- [List of tasks]:
• 1. In the fur-trade history below, do these statements agree with the text? Answer yes or no for each, quoting the deciding words: (a) David Stuart's party arrived at Fort Okanagan on August 12th. (b) Ross stayed with Stuart at Fort Cumcloups for a full week. (c) Ross spent three days with John Clarke at Fort Spokane.
• 2. Turn the paragraph of the fur-trade history that begins "After spending the autumn trading" into a short bulleted list that keeps its main facts.

- [Source document]:
########################################

On June 29th, 1812, three parties with a combined total of sixty two men left Astoria and headed up the Columbia River, the first leg of all their respective destinations. David Stuart’s party reached Fort Okanagan on August 12th.
After staying at the post for thirteen days, David Stuart embarked upon his second expedition north up the Okanagan Valley, appointing Alexander Ross the chief trader of Fort Okanagan as a reward for his singlehanded management of the post the previous year. Among his party were Donald McGillis and a man named William Wallace Matthews. Ross accompanied Stuart 70 miles (113 kilometres) up the Okanagan River, probably to Osoyoos Lake, before returning to his post and preparing for winter.
After spending the autumn trading with the native Okanagan Indians, Ross set out to visit the westerly Fort Spokane, another remote Pacific Fur Company post located at the site of present-day Spokane, Washington. Ross visited with the post’s factor, John Clarke, for three days before returning to Fort Okanagan, finding Clarke in fierce competition with a rival NWC post which had been built near his own store. On the return journey, Ross was beset by a blizzard and nearly froze to death, spending a night curled up in a hole in the snow with his trousers wrapped around his feet in an effort to stave off frostbite.
Ross and Jacques Visit Fort Cumcloups
On December 20th, six days after his return from Spokane, Ross and a French-Canadian voyageur named Jacques (perhaps Jacques Lafantaisie; alternatively, it seems possible that Ross forgot the name of his companion and used ‘Jacques’ as a general nickname for any French-Canadian voyageur, much as he used ‘Jean-Baptiste’ for the same purpose, and ‘Jonathan’ as a nickname for Kentuckians, at various points throughout his memoirs) headed north with the intention of visiting David Stuart and the Astorians at Kamloops. They reached Stuart’s newly-constructed post at the confluence of the North and South Thompson Rivers, dubbed Fort Cumcloups, on New Year’s Eve, 1812. Like Clarke’s Fort Spokane, David Stuart’s Fort Cumcloups was in competition with an adjacent NWC post which had been built in the area shortly after the erection of the former. “M. La Rocque, the North West clerk in charge,” Ross wrote, “and Mr. Stuart, were open and candid, and [in contrast with the bitter relationship between Clarke and his NWC counterpart] on friendly terms. The field before them was wide enough for both parties, and, what is more, they thought it so; consequently they followed a fair and straightforward course of trade; with Mr. Stuart I remained five days…”
In reference to his experience wintering at Kamloops, David Stuart is quoted as having said, “I have passed a winter nowise unpleasant. The opposition, it is true, gave me a good deal of anxiety when it first arrived, but we agreed very well, and made as much, perhaps more, than if we had been enemies. I sent out parties in all directions, north as far as Fraser’s River, and for two hundred miles up the south branch [i.e. the South Thompson River]. The accounts from all quarters were most satisfactory. The country everywhere rich in furs, and the natives very peaceable. The She Whaps [Shuswap] will be one of the best beaver posts in the country, and I have now brought a fine stock of valuable furs with me.”

########################################

- [Given entries]:
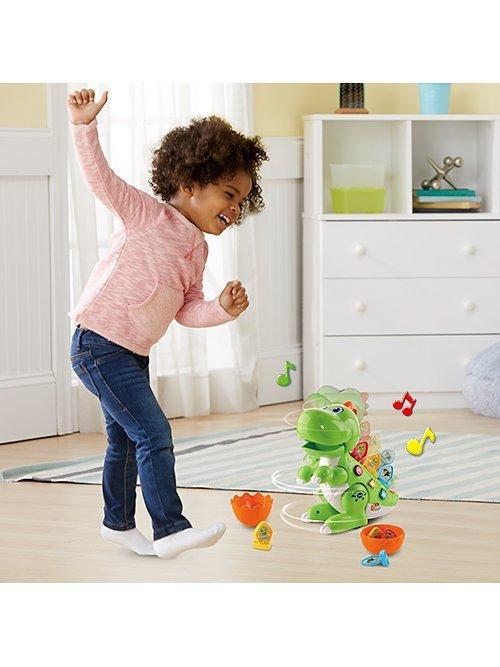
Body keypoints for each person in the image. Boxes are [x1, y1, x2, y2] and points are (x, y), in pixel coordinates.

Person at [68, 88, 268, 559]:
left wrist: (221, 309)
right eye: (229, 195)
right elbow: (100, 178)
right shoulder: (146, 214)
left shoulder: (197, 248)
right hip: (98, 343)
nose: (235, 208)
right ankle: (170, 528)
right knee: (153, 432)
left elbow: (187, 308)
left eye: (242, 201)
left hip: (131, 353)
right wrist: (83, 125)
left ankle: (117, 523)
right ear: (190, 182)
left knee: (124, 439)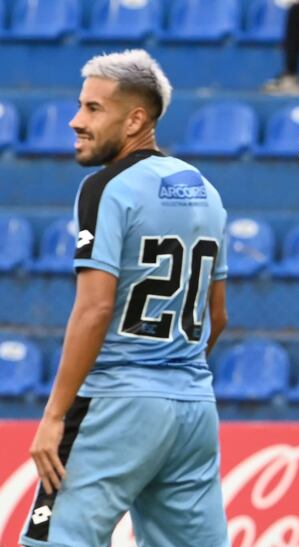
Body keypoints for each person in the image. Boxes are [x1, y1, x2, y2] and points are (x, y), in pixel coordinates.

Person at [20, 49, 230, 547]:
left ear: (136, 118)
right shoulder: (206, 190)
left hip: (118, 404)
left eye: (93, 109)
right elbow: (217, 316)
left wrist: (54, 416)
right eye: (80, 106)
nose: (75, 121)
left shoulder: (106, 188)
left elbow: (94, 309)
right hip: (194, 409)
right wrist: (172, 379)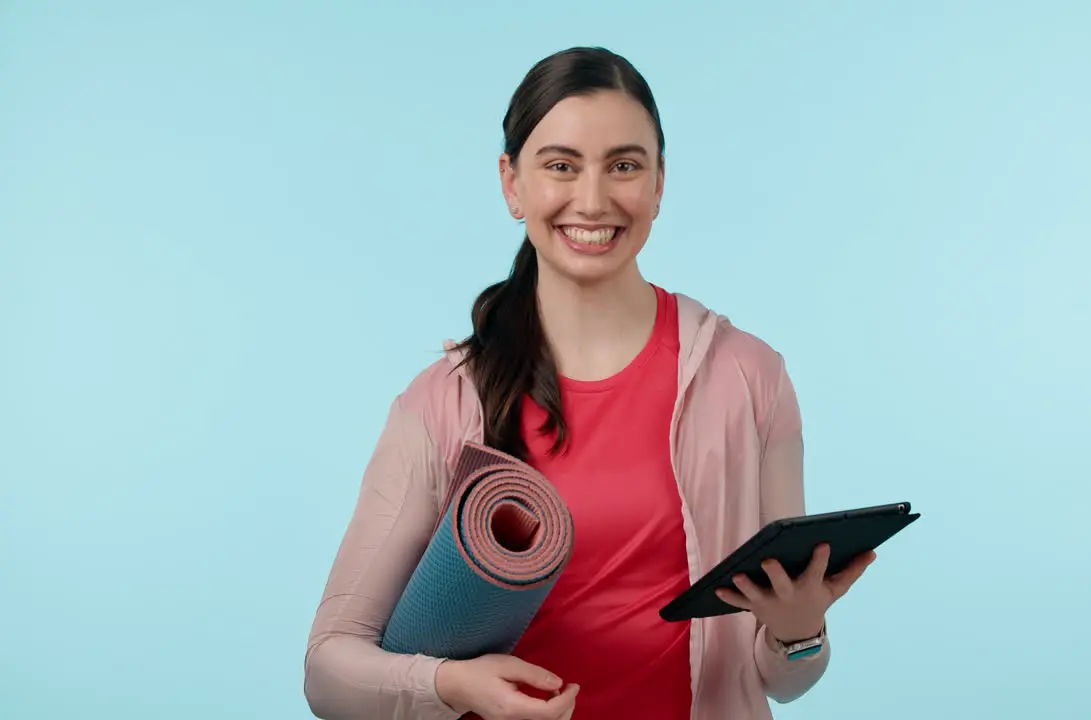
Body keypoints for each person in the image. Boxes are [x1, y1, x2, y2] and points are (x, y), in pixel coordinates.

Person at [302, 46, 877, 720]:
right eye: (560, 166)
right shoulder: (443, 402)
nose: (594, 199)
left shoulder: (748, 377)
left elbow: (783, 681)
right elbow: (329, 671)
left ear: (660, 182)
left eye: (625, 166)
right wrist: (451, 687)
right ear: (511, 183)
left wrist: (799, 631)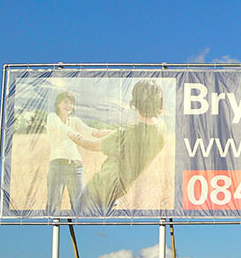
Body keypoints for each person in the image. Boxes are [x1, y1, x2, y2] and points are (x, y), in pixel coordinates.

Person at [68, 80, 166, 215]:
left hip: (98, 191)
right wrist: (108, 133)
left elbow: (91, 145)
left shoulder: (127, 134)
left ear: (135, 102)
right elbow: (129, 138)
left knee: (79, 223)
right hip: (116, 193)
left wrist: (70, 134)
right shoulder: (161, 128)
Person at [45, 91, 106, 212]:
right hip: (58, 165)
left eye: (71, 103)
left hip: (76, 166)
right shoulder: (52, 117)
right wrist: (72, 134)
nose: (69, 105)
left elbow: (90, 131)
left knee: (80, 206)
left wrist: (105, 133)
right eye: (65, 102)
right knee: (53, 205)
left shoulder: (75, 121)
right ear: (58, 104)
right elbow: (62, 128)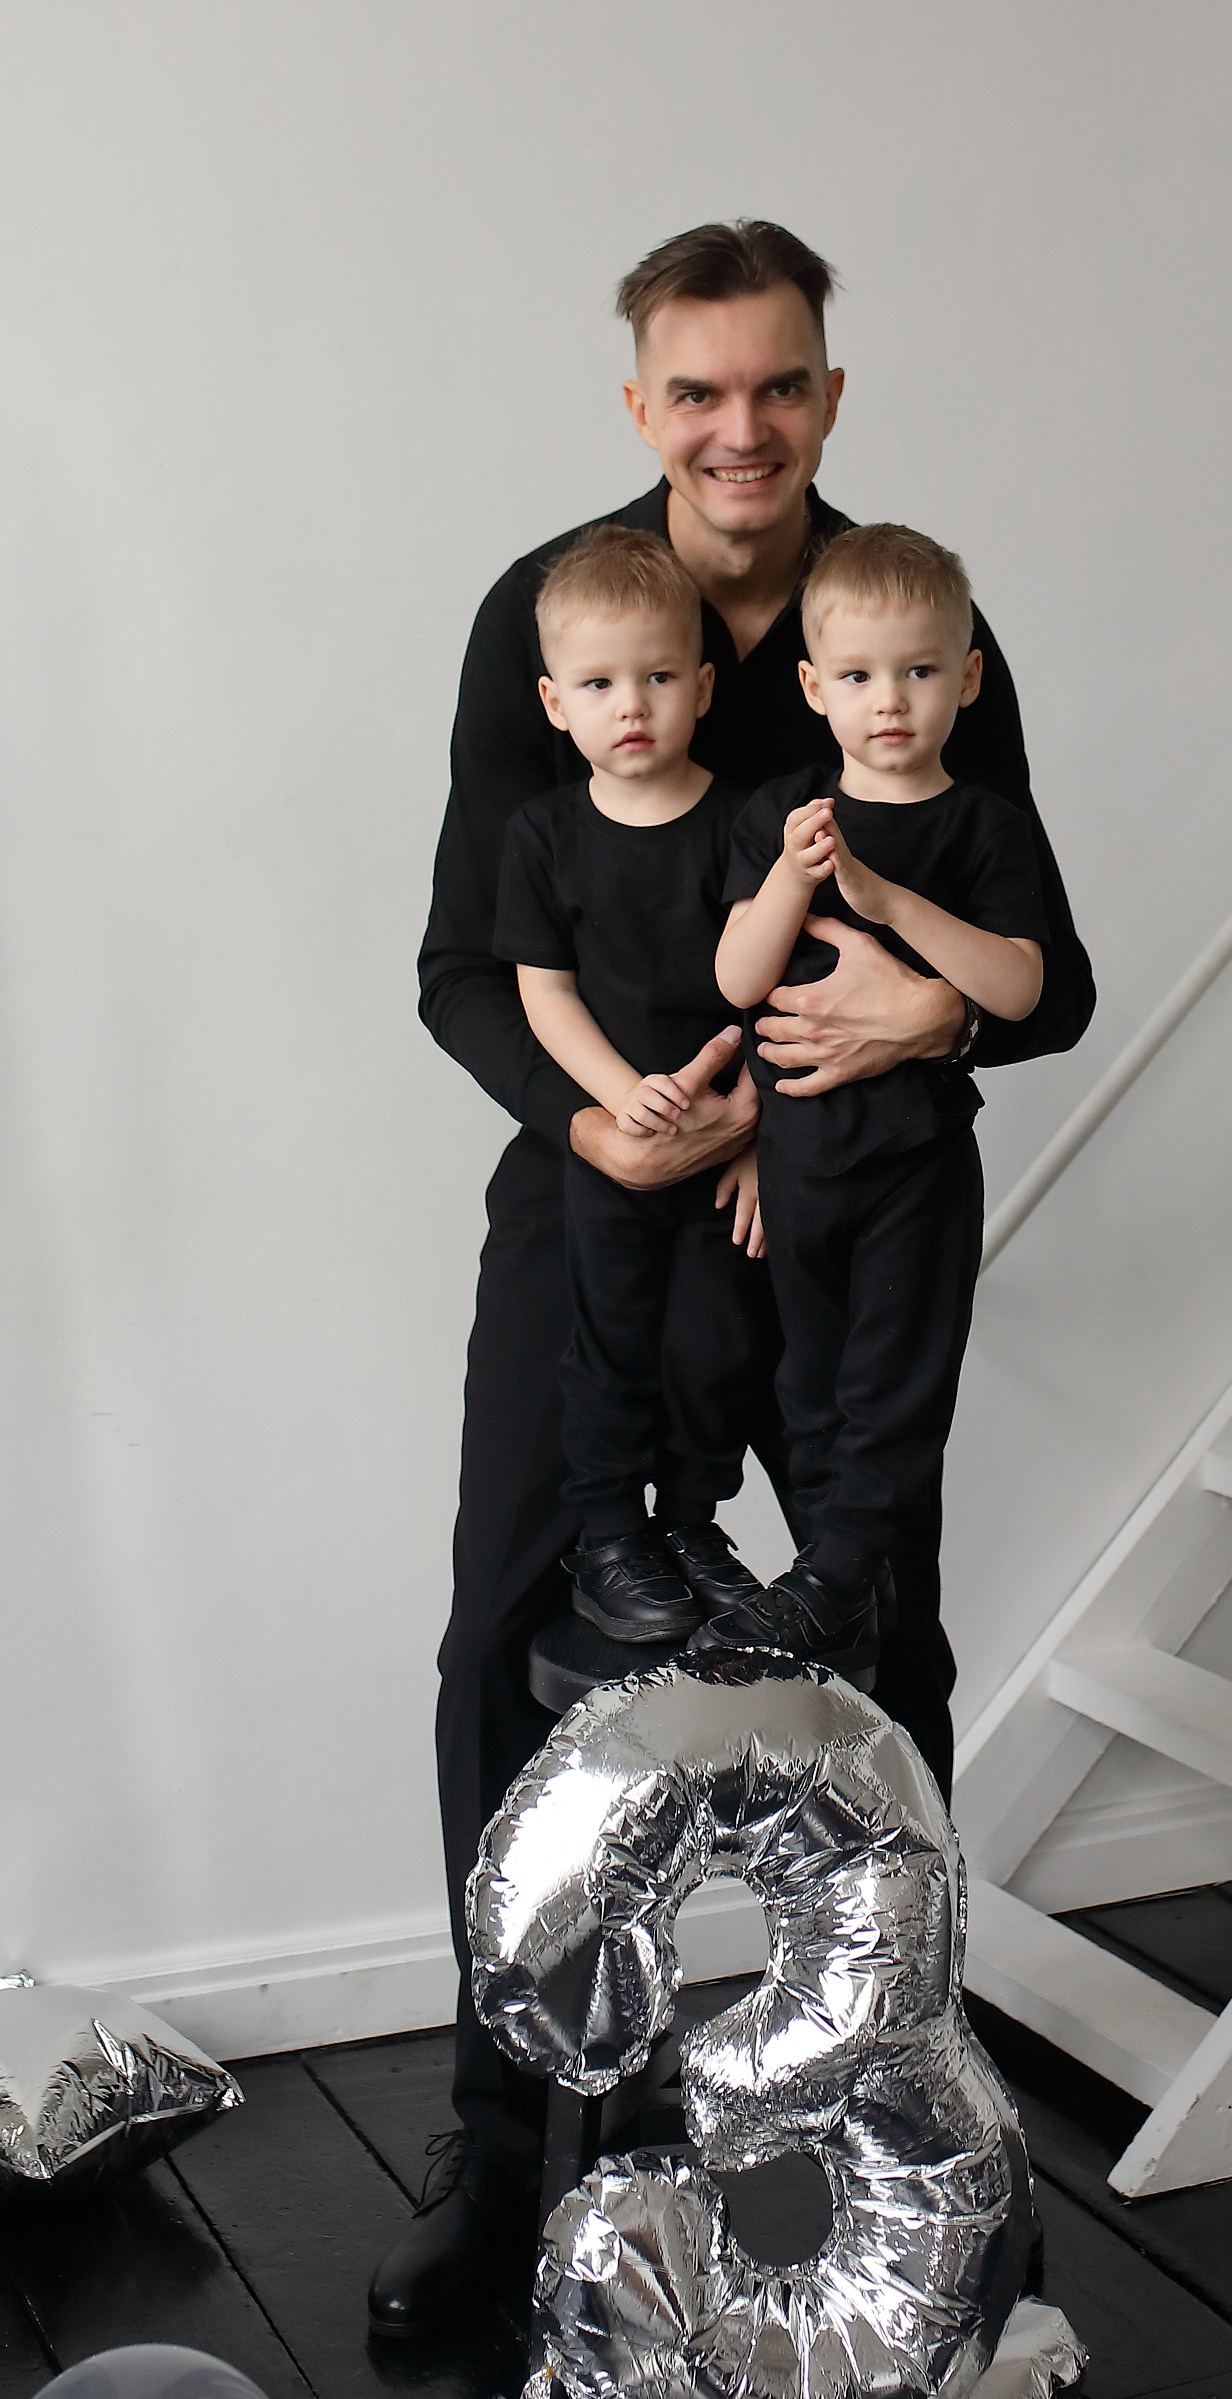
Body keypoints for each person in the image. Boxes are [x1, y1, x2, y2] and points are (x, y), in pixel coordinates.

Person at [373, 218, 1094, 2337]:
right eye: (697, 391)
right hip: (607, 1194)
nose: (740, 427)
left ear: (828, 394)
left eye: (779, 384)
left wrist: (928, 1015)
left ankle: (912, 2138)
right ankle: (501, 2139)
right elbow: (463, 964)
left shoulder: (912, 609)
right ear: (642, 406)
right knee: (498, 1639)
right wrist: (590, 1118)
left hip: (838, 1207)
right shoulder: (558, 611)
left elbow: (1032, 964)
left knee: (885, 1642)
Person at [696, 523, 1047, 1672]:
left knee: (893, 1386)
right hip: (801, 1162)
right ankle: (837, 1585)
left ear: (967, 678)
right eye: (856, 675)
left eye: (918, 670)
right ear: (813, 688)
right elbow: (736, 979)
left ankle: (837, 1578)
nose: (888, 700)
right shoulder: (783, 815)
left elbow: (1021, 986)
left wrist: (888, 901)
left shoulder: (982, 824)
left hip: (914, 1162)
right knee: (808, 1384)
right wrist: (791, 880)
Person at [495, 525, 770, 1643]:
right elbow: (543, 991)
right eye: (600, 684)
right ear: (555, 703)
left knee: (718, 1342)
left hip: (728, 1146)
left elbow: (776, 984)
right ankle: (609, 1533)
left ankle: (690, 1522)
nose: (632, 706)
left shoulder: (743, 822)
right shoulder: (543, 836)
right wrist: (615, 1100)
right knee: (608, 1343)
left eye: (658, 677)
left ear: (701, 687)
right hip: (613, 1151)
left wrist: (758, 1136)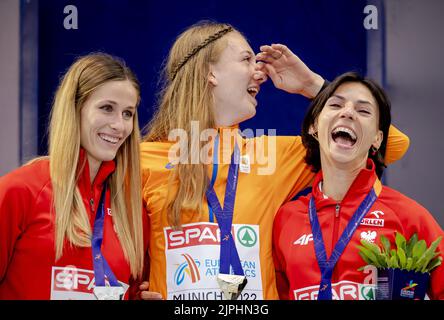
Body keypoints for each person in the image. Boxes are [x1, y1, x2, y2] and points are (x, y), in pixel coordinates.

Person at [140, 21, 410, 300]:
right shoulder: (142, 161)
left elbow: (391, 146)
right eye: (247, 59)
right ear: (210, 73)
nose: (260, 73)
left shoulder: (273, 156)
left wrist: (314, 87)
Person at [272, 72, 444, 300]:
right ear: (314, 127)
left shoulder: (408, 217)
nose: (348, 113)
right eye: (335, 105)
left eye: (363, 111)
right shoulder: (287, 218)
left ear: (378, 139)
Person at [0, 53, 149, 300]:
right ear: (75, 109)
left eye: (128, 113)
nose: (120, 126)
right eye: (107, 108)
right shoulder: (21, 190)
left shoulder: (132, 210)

########################################

- [Exercise responses]:
• 1.
(a) Yes: "David Stuart’s party reached Fort Okanagan on August 12th."
(b) No: "with Mr. Stuart I remained five days…"
(c) Yes: "Ross visited with the post’s factor, John Clarke, for three days"

• 2.
- Ross spent the autumn trading with the native Okanagan Indians.
- He then traveled to Fort Spokane, another remote Pacific Fur Company post at the site of present-day Spokane, Washington.
- He stayed three days with the post's factor, John Clarke, who was in fierce competition with a rival NWC post built near his store.
- On the way back to Fort Okanagan, a blizzard nearly froze Ross to death. He spent a night curled in a hole in the snow with his trousers wrapped around his feet to ward off frostbite.